日が沈むころ、アーデル達は戦場となっている砦に到着した。
山と山の隙間、そんな場所に作られた砦は大軍を押しとどめるようにそびえ立っている。
当然、この場所を通らずに山を越えるという手段もあるが、大軍は通れない。軍事的な進行をするなら必ずここを通ると思える場所だった。
すでに激しい戦闘が何度かあったのか、砦はかなりボロボロになっている。一部は崩れており、今日も戦いがあったのか、黒い煙が立ち昇っている場所もあった。

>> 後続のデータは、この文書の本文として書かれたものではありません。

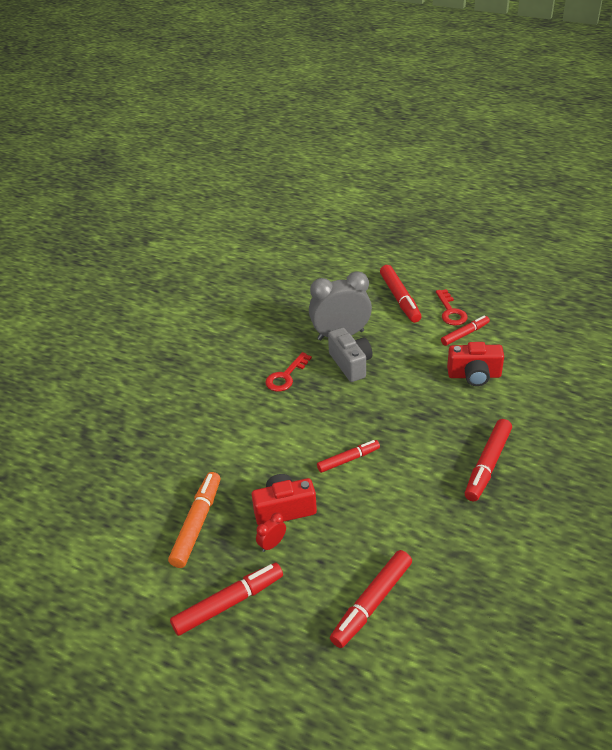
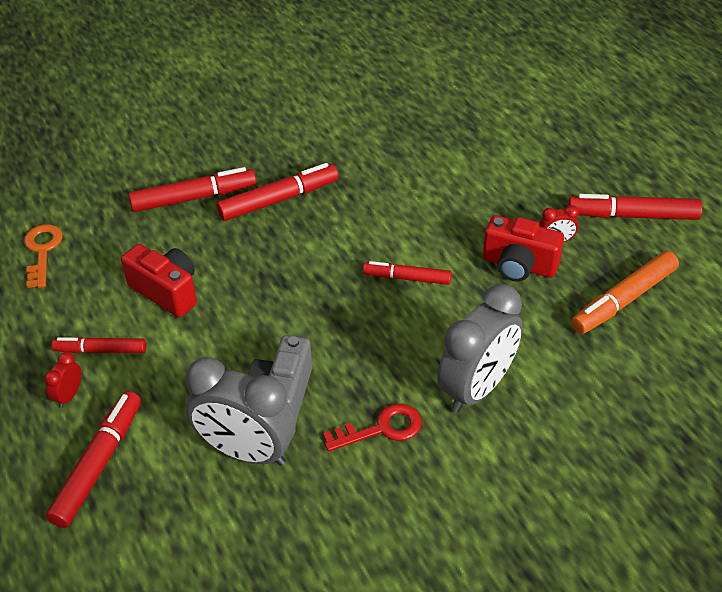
camera: 145 degrees left, 5 degrees up
red marker [330,550,412,648] -> red marker moved to [129,167,256,212]
red key [436,289,468,326] -> red clock [44,352,81,408]
none -> orange key [24,224,63,288]
none -> grey clock [437,284,523,413]

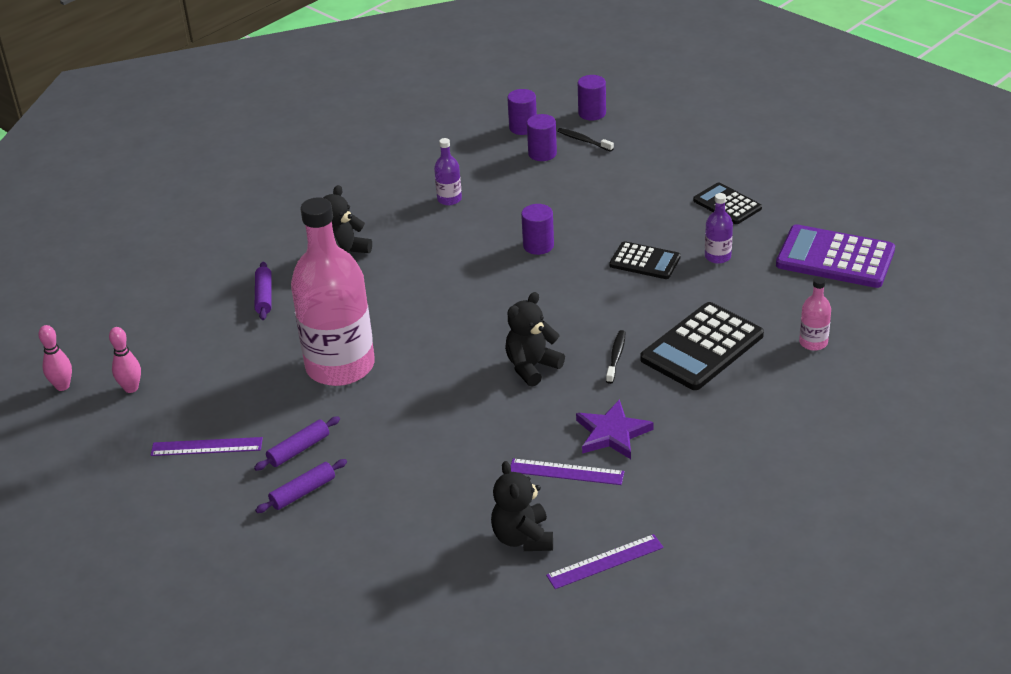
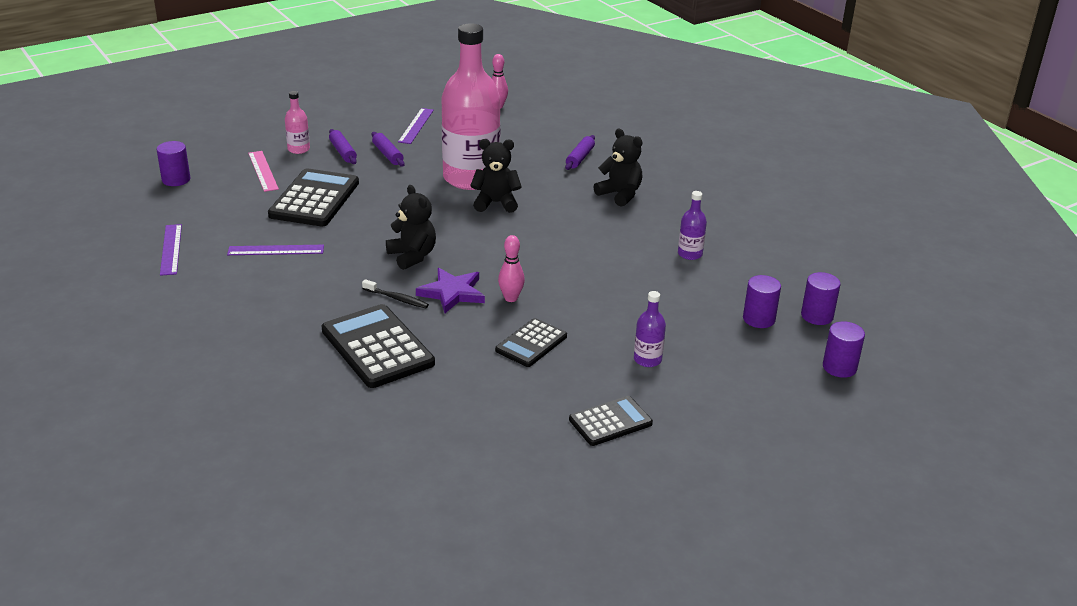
camera: 100 degrees right, 5 degrees down
pink bowling pin [38,325,72,391] -> pink bowling pin moved to [498,235,525,302]
purple rolling pin [255,262,272,320] -> purple rolling pin turned 75 degrees counterclockwise [565,135,595,170]
black teddy bear [491,461,553,551] -> black teddy bear moved to [470,139,522,213]
purple ruler [511,458,625,485] -> purple ruler turned 60 degrees clockwise [227,245,324,255]
purple cylinder [521,204,554,255] -> purple cylinder moved to [157,141,190,186]
black toothbrush [558,128,614,152] -> none
purple star [576,399,654,459] -> purple star moved to [416,268,485,313]
purple bottle [705,193,733,264] -> purple bottle moved to [634,291,666,367]
purple calculator [776,224,895,288] -> none
pink bottle [799,277,831,351] -> pink bottle moved to [285,91,310,154]
none -> pink ruler [248,151,279,192]
none -> black calculator [268,168,359,227]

砦の周囲には野営をしている兵士や冒険者達がいたが、さすがに活気はない。アーデル達の馬車を見て武器を構えるような者達もいたが、何をする気力もないようにうなだれている者もいた。
最初は警戒されていたアーデル達だが、王家の紋章が入った書簡と砦にいたアルバッハのおかげで今は普通に砦の中に入れた。
アルバッハはアーデル達を歓迎するとすぐにここを任されている将軍に紹介した。
話は通っているようで将軍にも歓迎された。すぐにでもこの戦争を終わらせたいという願望が疲れた顔からでも分かるほどで、アルバッハの作戦を特に遮ることなく肯定した。
だが、その作戦に物申したのがアーデルだ。
「なんで私が戦場で大々的に名乗りを上げなきゃいけないんだい?」
「魔女アーデルの名前は今でも恐れられている。そのアーデルが亡くなったことで戦争が始まったと言っても過言ではないというのは知っているか?」
「私からしたらイラっとする話だが、その通りなんだろうね」
「他意はないから怒らないでくれ。アーデルはいないが、その弟子であるお主がいる。それを大々的に相手に伝えれば必ず躊躇するはずだ。その間に使者を送り、休戦交渉を行う」
「そう簡単にいくものかね?」
「当然、名乗っただけでは意味がない。その後、派手な魔法を使ってくれ。ただ、威力がある派手な魔法を展開するだけだ。相手を巻き込むんじゃないぞ」
「注文が多いね。あと、頼み方に注意しな。私は別にこの国がどうなったって構わないんだ。世界が滅亡する可能性があるからついでで助けてやるってことを頭に入れとくんだね」
アーデルがそう言うと、アルバッハは笑った。
「つまらん嘘をついて悪ぶるな。お前に知り合った相手を見捨てるようなことはできまい。とはいえ、確かに頼み方は重要だな」
アルバッハはそう言うと真面目な顔でアーデルに頭を下げた。
「どうか力を貸して欲しい。ここでの戦争を終わらせるためにもアーデル殿の力が必要だ」
アーデルはバツの悪そうな顔をしてから口を開いた。
「わかったよ。報酬もあることだし、手伝ってやるから頭を上げな。でも名乗りを上げるなんてやりたくないね……ああ、そうだ。コンスタンツ、一緒に戦場に行って私を紹介しておくれよ。そういうのは得意だろ?」
一瞬呆けていたコンスタンツはすぐさま扇子を取り出して口元を隠した。
「良くお分かりですわね! その仕事、承りましたわ! もちろんわたくしも名乗りを上げさせていただきますが!」
「それは好きにしなよ」
とんとん拍子で決まったが、その条件に嫌そうな顔をしたのがアルバッハだ。
「儂も行こう。なにかとてつもなく嫌な予感しかしないからな」
色々と不安な状況ではあるが、なる様にしかならないだろうと、アーデルはオフィーリア達と部屋を出てあてがわれた部屋へと移動するのだった。